Reputation: 5202
I know there are quite a few line count tools around. Is there something simple that's not a part some other big package that you use ?
Upvotes: 7
Views: 8925
Reputation: 5976
Slick Edit Gadgets has a nice report breaking it down by lines of code, whitespace and comments. The plug-in is free and relatively small.
Upvotes: 8
Reputation: 381
Project Line Counter is pretty cool, but you need an updated .reg file for VS 2008 and later. I have a .reg file for Visual Studio 2010 on my website: http://www.onemanmmo.com/index.php?cmd=newsitem&comment=news.1.41.0 There's some instructions in the discussion at CodeProject http://www.codeproject.com/KB/macros/linecount.aspx with info on getting it to run with Visual Studio 2008.
Upvotes: 0
Reputation: 438
Right click on Project in Solution explorer and select "Calculate Code Metrics".
Upvotes: 1
Reputation: 2076
If you have Visual Studio 2008 Team Developer or Team Suite edition, you can get them directly in Visual Studio using Code Metrics.
Upvotes: 2
Reputation: 1
Exact Magic's StodioTools package (free) shows Executable LoC among other metrics.
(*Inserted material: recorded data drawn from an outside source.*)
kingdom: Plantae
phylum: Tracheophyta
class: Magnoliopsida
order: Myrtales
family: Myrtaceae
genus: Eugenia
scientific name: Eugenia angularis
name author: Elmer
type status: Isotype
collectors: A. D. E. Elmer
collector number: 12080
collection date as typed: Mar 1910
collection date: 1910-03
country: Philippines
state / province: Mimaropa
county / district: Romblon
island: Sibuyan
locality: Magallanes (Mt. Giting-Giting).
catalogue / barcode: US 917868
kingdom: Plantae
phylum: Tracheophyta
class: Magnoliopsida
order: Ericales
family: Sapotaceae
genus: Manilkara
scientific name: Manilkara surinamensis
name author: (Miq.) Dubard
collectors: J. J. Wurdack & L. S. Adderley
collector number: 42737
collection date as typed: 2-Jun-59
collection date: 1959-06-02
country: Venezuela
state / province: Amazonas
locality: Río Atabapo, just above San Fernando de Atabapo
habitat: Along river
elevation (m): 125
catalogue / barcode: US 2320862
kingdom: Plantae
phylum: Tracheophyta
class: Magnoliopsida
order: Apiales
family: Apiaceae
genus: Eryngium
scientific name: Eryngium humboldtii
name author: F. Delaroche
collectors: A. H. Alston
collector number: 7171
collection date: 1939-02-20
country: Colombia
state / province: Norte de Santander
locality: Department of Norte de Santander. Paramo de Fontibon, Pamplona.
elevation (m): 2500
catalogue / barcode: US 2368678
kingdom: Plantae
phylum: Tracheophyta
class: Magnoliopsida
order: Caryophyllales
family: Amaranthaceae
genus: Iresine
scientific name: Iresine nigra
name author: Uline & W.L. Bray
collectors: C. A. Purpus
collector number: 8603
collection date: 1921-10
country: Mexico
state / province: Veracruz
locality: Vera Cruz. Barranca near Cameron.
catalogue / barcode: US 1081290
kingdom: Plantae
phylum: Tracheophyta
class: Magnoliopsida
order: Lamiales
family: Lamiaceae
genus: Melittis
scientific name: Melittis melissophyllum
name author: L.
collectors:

This is a plug-in to VisualStudio 2008.
Upvotes: 0
Reputation: 28194
I use this Python script:
import os, sys
total_count = 0
for root, dirs, filenames in os.walk(sys.argv[1]):
dirs[:] = [ # prune search path
dir for dir in dirs
if dir.lower() not in ('.svn', 'excludefrombuild')]
for filename in filenames:
if os.path.splitext(filename)[1].lower() in ('.cpp', '.h'):
fullname = os.path.join(root, filename)
count = 0
for line in open(fullname): count += 1
total_count += count
print count, fullname
print total_count
Upvotes: 2
Reputation: 5202
I have also used this simple C# made tool.
http://richnewman.wordpress.com/2007/07/09/c-visual-basic-and-c-net-line-count-utility-version-2/
Upvotes: 0
Reputation: 340396
You could use find and wc from this relatively small package, http://unxutils.sourceforge.net/
Like
find . -name *.cs -exec wc -l {} \;
Or, if you have a linux machine handy you can mount the drive and do it like that, and it'll give you a ballpark figure. You can complexify to remove comments, etc. But given that you just want a ballpark figure, shouldn't be necessary.
Upvotes: 1
Reputation: 62145
Sorry if it's not a direct answer but these days I much prefer to use code metric tools or profilers rather than lines of code. Ants profiler and NDepend are two that immediately come to mind.
It's just that these tools allow you to get a real grasp on the size/complexity of your software, lines of code is a very primitive metric.